Extract provided:
Since the initial height of the car is know, the time it takes to fall can be calculated. Keep in mind that its horizontal speed is irrelevant to the time it takes to fall, only the vertical velocity, which is zero here, matters.

$v_{y,i} = 0$
$y_i = 15 m$
$y_f = 0$
Looking at Eq. 23, $0 = y_i - {\scriptstyle \frac{1}{2}} g t^2$
Solving for t, $t = \sqrt { \frac {2 * y_i} {g} } = 1.75 s$
Inserting time into Eq. 22, $x_f = x_i + v_x t = 22 \frac {m} {s} 1.75 s = 38.5 m$

Very often, the initial velocity is given as a vector in magnitude and direction form rather than as separate horizontal and vertical components as in the above problem. In this case, one must first resolve the vector into the horizontal and vertical components before beginning the problem. If the direction for the velocity is given as an angle above the horizontal, then the initial x- and y- components are given by

\begin{align} v_x = v_i \cos \left( \theta \right) \end{align}
\begin{align} v_{yi} = v_i \sin \left( \theta \right) \end{align}

A shotput leaves the thrower's hand at a height of 2.20 m and with a velocity of 10.6 m/s at 40 degrees above the horizontal. How far away from the thrower does the shotput land?

If the projectile is fired over flat, level ground, then we can derive a simple equation that will yield the total range of the projectile, so long as we ignore air resistance. If we start with $x_i = 0$, then Eq. 22 reduces to $x_f = v_x t$. If the initial velocity is known, then all that's needed to find the total distance, $x_f$, isthe total time, $t$. To find the total time, we focus on the fact that if the projectile takes off and lands at the same height, then $y_f = y_i$ so that Eq. 23 becomes,

\begin{align} 0 = v_{yi} t - {\scriptstyle \frac{1}{2}} g t^2 \end{align}

We can divide both sides by $t$ since we know $t \neq 0$ and then solve.

\begin{align} t = \frac {2 v_{yi}} {g} \end{align}

Inserting this into our equation for the total range and making the substitutions of $v_x$ and $v_{yi}$ given in Eqs. 27 and 28 gives us our final solution.

Activity A:
Say whether each statement agrees with the projectile-motion text, answering yes or no and quoting the deciding words: (i) The horizontal speed of the car changes how long it takes to fall. (ii) The shotput leaves the thrower's hand at a height of 2.20 m. (iii) The simple equation for total range takes air resistance into account.
Activity B:
Update a passage of the projectile-motion text so that "shotput" becomes "discus". Begin at the words "A shotput leaves" and stop after "and then solve.".
The listing that comes next has no role in this work.

Records from a collection of data
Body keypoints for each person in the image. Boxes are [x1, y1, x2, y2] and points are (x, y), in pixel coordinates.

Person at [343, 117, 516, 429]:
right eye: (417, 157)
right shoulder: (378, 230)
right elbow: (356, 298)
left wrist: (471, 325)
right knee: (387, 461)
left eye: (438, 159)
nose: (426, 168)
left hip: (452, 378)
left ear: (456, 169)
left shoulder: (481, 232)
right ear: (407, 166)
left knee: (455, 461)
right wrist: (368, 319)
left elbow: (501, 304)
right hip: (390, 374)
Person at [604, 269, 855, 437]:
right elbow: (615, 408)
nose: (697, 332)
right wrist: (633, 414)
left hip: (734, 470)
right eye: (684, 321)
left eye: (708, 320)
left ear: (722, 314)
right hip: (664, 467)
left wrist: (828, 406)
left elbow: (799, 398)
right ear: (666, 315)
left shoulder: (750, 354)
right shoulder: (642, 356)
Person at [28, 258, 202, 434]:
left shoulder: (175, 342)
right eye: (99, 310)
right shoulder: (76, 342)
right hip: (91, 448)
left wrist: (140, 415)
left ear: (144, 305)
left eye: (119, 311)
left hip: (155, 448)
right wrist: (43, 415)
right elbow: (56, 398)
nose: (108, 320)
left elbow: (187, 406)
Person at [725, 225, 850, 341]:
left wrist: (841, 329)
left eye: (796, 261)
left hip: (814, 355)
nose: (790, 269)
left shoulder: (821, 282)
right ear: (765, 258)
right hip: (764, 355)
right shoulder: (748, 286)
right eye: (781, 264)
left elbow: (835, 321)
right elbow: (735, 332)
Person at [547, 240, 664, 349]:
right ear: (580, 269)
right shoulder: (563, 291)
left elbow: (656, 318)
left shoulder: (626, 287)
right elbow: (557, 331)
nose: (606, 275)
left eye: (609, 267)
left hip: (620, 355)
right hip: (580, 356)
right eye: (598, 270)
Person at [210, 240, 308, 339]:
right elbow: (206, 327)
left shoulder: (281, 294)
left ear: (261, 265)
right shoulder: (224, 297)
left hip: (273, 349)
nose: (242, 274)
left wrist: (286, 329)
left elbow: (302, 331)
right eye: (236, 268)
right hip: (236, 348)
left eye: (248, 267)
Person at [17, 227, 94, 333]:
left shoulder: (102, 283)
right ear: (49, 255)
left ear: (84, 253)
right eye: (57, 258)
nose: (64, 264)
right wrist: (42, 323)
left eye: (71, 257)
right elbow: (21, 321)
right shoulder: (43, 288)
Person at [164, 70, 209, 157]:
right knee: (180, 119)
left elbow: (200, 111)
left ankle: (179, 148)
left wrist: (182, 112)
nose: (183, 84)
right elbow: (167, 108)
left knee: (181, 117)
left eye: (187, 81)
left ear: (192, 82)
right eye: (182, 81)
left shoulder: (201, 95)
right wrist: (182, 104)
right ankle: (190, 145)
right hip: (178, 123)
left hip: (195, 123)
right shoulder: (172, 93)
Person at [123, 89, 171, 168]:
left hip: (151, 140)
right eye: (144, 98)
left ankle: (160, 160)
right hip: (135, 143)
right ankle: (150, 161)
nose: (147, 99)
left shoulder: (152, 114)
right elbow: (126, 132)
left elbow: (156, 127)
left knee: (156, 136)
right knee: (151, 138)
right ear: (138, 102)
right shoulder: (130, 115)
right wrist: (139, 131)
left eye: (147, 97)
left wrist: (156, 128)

Exercise response A:
(i) No: "its horizontal speed is irrelevant to the time it takes to fall"
(ii) Yes: "A shotput leaves the thrower's hand at a height of 2.20 m"
(iii) No: "so long as we ignore air resistance"

Exercise response B:
A discus leaves the thrower's hand at a height of 2.20 m and with a velocity of 10.6 m/s at 40 degrees above the horizontal. How far away from the thrower does the discus land?

If the projectile is fired over flat, level ground, then we can derive a simple equation that will yield the total range of the projectile, so long as we ignore air resistance. If we start with $x_i = 0$, then Eq. 22 reduces to $x_f = v_x t$. If the initial velocity is known, then all that's needed to find the total distance, $x_f$, isthe total time, $t$. To find the total time, we focus on the fact that if the projectile takes off and lands at the same height, then $y_f = y_i$ so that Eq. 23 becomes,

\begin{align} 0 = v_{yi} t - {\scriptstyle \frac{1}{2}} g t^2 \end{align}

We can divide both sides by $t$ since we know $t \neq 0$ and then solve.